**任务要求:**
能把下面的数据逐行原样照抄一遍吗？每一行都要保留，一个字也不改。

**待处理数据:**
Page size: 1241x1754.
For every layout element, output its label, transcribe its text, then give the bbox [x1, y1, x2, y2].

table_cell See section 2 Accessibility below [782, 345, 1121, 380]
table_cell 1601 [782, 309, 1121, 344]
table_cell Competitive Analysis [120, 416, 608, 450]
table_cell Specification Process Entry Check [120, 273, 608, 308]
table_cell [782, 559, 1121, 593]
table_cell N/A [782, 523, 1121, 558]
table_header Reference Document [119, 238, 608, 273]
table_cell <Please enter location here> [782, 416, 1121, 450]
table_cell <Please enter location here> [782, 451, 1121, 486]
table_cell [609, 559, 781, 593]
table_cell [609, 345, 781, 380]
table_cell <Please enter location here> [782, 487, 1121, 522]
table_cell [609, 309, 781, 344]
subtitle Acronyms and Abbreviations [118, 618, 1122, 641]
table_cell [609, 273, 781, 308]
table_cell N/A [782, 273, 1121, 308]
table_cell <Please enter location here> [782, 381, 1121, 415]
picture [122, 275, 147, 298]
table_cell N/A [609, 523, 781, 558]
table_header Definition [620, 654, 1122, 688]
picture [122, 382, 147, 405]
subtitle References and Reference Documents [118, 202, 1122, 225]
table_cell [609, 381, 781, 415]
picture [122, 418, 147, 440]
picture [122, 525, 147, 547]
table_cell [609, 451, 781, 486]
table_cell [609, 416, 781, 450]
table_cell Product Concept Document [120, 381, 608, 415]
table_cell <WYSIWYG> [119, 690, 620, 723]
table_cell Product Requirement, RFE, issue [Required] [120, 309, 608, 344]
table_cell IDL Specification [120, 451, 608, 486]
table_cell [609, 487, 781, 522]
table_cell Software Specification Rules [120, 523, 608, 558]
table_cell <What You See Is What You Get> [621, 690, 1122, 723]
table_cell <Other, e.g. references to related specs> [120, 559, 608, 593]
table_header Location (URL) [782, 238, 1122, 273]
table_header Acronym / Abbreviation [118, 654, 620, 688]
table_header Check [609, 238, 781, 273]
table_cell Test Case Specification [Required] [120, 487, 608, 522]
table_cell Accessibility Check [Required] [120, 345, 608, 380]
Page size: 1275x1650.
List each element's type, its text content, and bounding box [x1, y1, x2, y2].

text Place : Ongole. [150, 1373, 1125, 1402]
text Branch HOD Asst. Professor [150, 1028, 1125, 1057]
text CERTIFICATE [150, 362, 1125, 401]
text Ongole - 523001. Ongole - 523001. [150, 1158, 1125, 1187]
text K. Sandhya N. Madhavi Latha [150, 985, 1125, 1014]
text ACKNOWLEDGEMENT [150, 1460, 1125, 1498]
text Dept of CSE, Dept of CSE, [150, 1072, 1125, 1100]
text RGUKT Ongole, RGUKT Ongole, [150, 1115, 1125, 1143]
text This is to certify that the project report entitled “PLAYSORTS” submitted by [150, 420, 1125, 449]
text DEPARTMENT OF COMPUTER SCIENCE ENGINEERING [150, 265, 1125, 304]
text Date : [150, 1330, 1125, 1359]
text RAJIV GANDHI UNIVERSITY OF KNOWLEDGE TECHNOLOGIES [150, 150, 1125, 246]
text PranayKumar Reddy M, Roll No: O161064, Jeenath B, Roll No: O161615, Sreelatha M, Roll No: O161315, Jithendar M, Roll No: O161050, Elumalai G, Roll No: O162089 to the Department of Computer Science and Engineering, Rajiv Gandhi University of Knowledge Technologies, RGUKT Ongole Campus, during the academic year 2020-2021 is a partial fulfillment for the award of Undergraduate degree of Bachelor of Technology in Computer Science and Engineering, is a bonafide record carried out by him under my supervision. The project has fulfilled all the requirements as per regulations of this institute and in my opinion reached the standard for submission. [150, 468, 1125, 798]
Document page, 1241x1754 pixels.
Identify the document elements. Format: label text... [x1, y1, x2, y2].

**完成结果:**
Page size: 1241x1754.
For every layout element, output its label, transcribe its text, then give the bbox [x1, y1, x2, y2].

table_cell See section 2 Accessibility below [782, 345, 1121, 380]
table_cell 1601 [782, 309, 1121, 344]
table_cell Competitive Analysis [120, 416, 608, 450]
table_cell Specification Process Entry Check [120, 273, 608, 308]
table_cell [782, 559, 1121, 593]
table_cell N/A [782, 523, 1121, 558]
table_header Reference Document [119, 238, 608, 273]
table_cell <Please enter location here> [782, 416, 1121, 450]
table_cell <Please enter location here> [782, 451, 1121, 486]
table_cell [609, 559, 781, 593]
table_cell [609, 345, 781, 380]
table_cell <Please enter location here> [782, 487, 1121, 522]
table_cell [609, 309, 781, 344]
subtitle Acronyms and Abbreviations [118, 618, 1122, 641]
table_cell [609, 273, 781, 308]
table_cell N/A [782, 273, 1121, 308]
table_cell <Please enter location here> [782, 381, 1121, 415]
picture [122, 275, 147, 298]
table_cell N/A [609, 523, 781, 558]
table_header Definition [620, 654, 1122, 688]
picture [122, 382, 147, 405]
subtitle References and Reference Documents [118, 202, 1122, 225]
table_cell [609, 381, 781, 415]
picture [122, 418, 147, 440]
picture [122, 525, 147, 547]
table_cell [609, 451, 781, 486]
table_cell [609, 416, 781, 450]
table_cell Product Concept Document [120, 381, 608, 415]
table_cell <WYSIWYG> [119, 690, 620, 723]
table_cell Product Requirement, RFE, issue [Required] [120, 309, 608, 344]
table_cell IDL Specification [120, 451, 608, 486]
table_cell [609, 487, 781, 522]
table_cell Software Specification Rules [120, 523, 608, 558]
table_cell <What You See Is What You Get> [621, 690, 1122, 723]
table_cell <Other, e.g. references to related specs> [120, 559, 608, 593]
table_header Location (URL) [782, 238, 1122, 273]
table_header Acronym / Abbreviation [118, 654, 620, 688]
table_header Check [609, 238, 781, 273]
table_cell Test Case Specification [Required] [120, 487, 608, 522]
table_cell Accessibility Check [Required] [120, 345, 608, 380]
Page size: 1275x1650.
List each element's type, its text content, and bounding box [x1, y1, x2, y2].

text Place : Ongole. [150, 1373, 1125, 1402]
text Branch HOD Asst. Professor [150, 1028, 1125, 1057]
text CERTIFICATE [150, 362, 1125, 401]
text Ongole - 523001. Ongole - 523001. [150, 1158, 1125, 1187]
text K. Sandhya N. Madhavi Latha [150, 985, 1125, 1014]
text ACKNOWLEDGEMENT [150, 1460, 1125, 1498]
text Dept of CSE, Dept of CSE, [150, 1072, 1125, 1100]
text RGUKT Ongole, RGUKT Ongole, [150, 1115, 1125, 1143]
text This is to certify that the project report entitled “PLAYSORTS” submitted by [150, 420, 1125, 449]
text DEPARTMENT OF COMPUTER SCIENCE ENGINEERING [150, 265, 1125, 304]
text Date : [150, 1330, 1125, 1359]
text RAJIV GANDHI UNIVERSITY OF KNOWLEDGE TECHNOLOGIES [150, 150, 1125, 246]
text PranayKumar Reddy M, Roll No: O161064, Jeenath B, Roll No: O161615, Sreelatha M, Roll No: O161315, Jithendar M, Roll No: O161050, Elumalai G, Roll No: O162089 to the Department of Computer Science and Engineering, Rajiv Gandhi University of Knowledge Technologies, RGUKT Ongole Campus, during the academic year 2020-2021 is a partial fulfillment for the award of Undergraduate degree of Bachelor of Technology in Computer Science and Engineering, is a bonafide record carried out by him under my supervision. The project has fulfilled all the requirements as per regulations of this institute and in my opinion reached the standard for submission. [150, 468, 1125, 798]
Document page, 1241x1754 pixels.
Identify the document elements. Format: label text... [x1, y1, x2, y2].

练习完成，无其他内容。